▶ What you are asked to do:
Write out exactly, with no other output, the lines below from the one that contains "left elbow: (799, 406)" through the end.

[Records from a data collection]
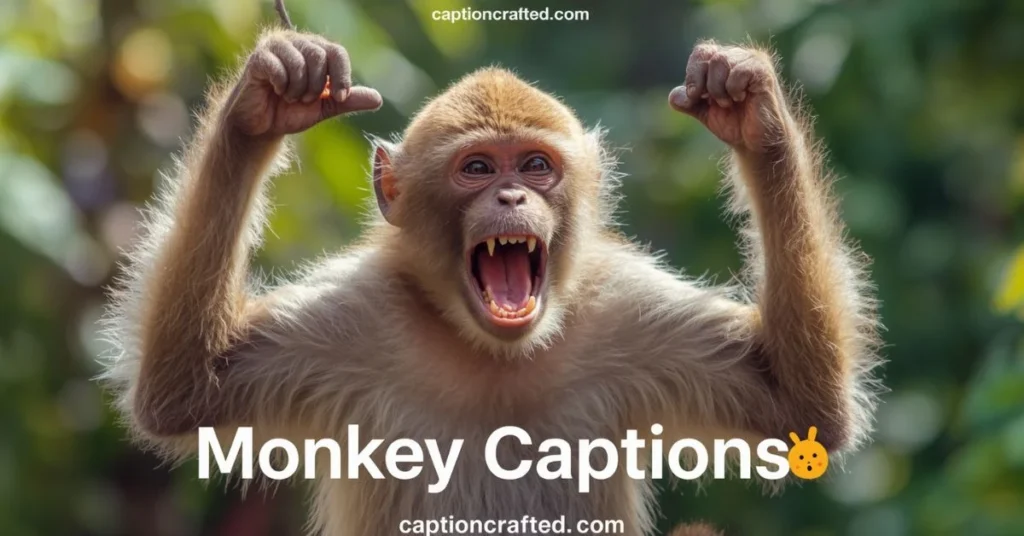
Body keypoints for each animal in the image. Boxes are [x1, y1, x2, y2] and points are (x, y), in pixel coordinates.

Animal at [100, 23, 880, 536]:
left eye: (535, 166)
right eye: (477, 168)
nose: (509, 197)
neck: (492, 353)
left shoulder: (622, 314)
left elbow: (799, 406)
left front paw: (754, 115)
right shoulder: (352, 322)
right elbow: (184, 391)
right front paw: (262, 104)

▶ Output below:
left elbow: (799, 406)
left front paw: (754, 115)
right shoulder: (352, 322)
right elbow: (184, 391)
right front paw: (262, 104)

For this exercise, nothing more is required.